REQUIRED ACTION. Beneath this instruction is a listing; print exactly the lines in it starting at the line that contains "Orca Apex Float Homme" and going through the line that contains "annette.buergelin@bs.ch".
*** Begin section ***
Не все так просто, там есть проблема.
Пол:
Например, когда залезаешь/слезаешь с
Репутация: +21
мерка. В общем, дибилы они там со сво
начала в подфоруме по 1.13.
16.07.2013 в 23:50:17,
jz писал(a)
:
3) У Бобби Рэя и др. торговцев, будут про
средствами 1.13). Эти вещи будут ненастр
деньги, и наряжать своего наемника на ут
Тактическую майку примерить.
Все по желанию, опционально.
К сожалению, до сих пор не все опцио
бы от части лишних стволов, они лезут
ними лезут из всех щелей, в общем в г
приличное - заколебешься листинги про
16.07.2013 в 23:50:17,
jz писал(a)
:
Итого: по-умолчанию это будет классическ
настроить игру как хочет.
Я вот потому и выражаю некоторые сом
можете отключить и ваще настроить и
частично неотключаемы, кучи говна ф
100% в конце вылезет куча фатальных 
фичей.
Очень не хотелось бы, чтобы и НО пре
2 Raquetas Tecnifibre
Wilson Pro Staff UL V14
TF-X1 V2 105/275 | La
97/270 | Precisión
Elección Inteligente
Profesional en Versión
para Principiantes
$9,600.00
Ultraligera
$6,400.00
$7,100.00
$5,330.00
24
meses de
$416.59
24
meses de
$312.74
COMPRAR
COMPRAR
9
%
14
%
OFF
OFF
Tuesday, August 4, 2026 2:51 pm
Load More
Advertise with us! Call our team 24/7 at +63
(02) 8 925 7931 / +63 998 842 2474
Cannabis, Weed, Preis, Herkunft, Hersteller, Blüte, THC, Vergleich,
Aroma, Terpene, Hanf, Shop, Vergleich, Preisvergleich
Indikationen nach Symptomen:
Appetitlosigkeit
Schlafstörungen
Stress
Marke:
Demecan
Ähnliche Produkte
*** End section ***
*** Begin section ***
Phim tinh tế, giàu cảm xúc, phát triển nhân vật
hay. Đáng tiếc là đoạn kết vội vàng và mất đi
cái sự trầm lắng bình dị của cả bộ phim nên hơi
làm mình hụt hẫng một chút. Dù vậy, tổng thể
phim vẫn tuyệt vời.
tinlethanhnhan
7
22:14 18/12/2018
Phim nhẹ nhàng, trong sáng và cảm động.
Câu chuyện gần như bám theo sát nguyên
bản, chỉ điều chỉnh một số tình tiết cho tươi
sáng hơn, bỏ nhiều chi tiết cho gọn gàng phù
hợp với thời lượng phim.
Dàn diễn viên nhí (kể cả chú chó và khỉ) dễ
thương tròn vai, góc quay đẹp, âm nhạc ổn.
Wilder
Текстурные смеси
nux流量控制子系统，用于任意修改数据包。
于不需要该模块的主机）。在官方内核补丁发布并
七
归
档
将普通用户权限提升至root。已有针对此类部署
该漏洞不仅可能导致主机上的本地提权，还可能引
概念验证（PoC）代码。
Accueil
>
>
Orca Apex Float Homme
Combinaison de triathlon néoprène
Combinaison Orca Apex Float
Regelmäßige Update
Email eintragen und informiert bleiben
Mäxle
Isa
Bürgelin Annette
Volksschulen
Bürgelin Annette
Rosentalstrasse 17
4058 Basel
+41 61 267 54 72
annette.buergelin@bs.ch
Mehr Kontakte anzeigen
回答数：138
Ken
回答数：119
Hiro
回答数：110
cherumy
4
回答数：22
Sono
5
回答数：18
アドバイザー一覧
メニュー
*** End section ***
*** Begin section ***
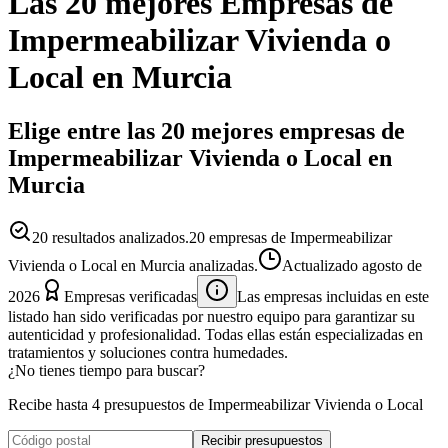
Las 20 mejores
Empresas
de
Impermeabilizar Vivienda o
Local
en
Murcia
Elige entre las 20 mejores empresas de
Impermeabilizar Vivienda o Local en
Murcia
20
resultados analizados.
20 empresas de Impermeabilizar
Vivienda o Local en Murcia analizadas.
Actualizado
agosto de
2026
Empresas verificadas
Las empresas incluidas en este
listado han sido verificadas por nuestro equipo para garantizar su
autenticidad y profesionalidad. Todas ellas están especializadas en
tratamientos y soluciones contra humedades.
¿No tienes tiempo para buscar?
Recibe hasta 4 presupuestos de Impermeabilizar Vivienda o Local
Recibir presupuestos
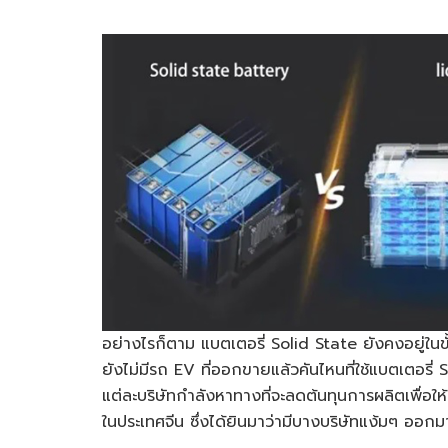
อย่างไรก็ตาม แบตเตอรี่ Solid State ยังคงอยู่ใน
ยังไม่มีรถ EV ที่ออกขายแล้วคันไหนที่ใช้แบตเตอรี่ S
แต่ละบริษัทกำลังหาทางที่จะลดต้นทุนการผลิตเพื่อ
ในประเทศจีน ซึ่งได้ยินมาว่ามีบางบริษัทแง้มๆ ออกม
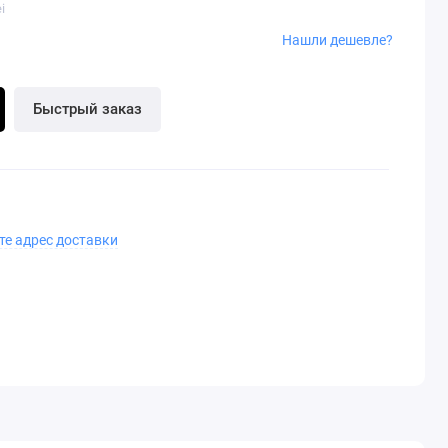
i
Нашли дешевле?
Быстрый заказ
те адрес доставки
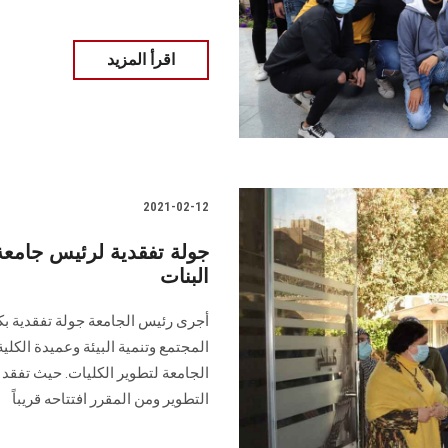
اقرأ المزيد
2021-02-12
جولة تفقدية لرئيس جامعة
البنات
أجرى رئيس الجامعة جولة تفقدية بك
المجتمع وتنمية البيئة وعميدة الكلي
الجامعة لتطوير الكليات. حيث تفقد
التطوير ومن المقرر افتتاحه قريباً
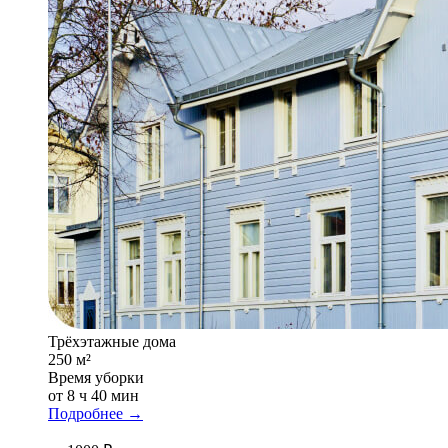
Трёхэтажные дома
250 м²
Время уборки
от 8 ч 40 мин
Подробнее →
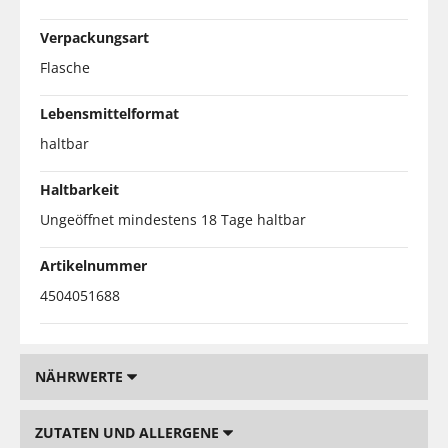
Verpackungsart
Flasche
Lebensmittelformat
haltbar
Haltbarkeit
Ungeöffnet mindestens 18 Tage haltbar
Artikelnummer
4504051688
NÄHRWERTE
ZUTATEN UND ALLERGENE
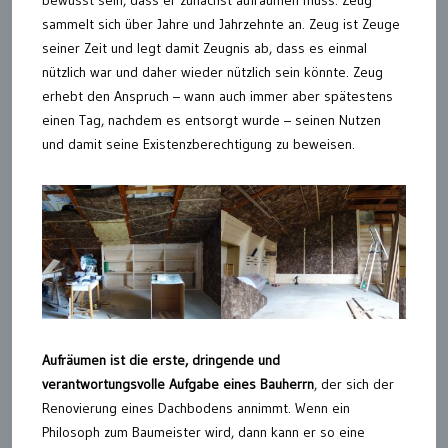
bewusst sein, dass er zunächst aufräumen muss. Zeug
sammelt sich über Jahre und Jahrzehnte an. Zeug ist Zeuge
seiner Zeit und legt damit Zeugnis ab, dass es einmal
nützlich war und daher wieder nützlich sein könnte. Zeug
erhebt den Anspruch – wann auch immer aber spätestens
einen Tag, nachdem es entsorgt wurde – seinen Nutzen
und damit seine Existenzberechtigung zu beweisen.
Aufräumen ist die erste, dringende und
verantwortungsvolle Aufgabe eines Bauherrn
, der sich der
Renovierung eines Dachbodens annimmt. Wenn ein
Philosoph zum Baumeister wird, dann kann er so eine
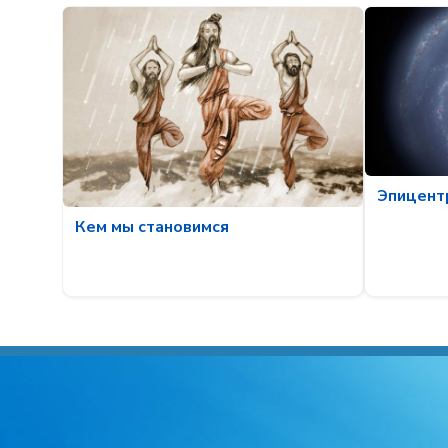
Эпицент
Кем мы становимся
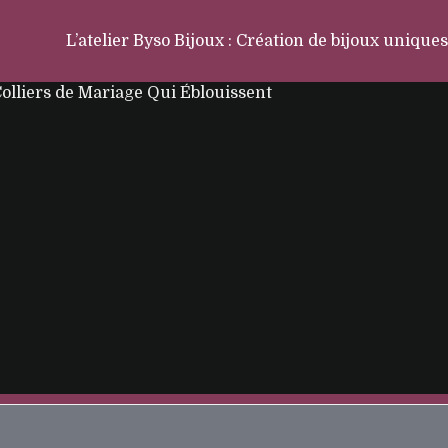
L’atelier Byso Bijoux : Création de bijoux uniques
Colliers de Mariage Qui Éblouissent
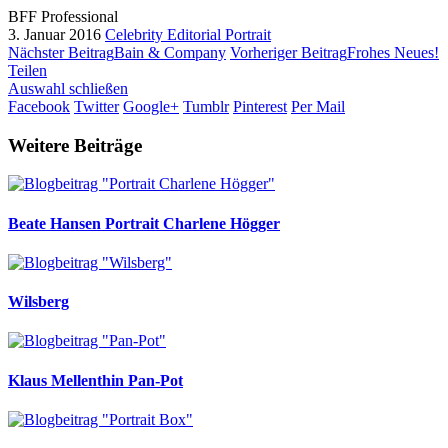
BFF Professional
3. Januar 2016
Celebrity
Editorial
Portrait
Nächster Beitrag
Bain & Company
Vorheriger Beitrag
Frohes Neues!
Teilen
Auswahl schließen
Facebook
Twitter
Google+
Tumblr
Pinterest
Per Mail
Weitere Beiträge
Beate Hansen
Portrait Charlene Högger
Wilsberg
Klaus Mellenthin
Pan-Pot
*** End section ***
REPLY TO THE EXERCISE.
Orca Apex Float Homme
Combinaison de triathlon néoprène
Combinaison Orca Apex Float
Regelmäßige Update
Email eintragen und informiert bleiben
Mäxle
Isa
Bürgelin Annette
Volksschulen
Bürgelin Annette
Rosentalstrasse 17
4058 Basel
+41 61 267 54 72
annette.buergelin@bs.ch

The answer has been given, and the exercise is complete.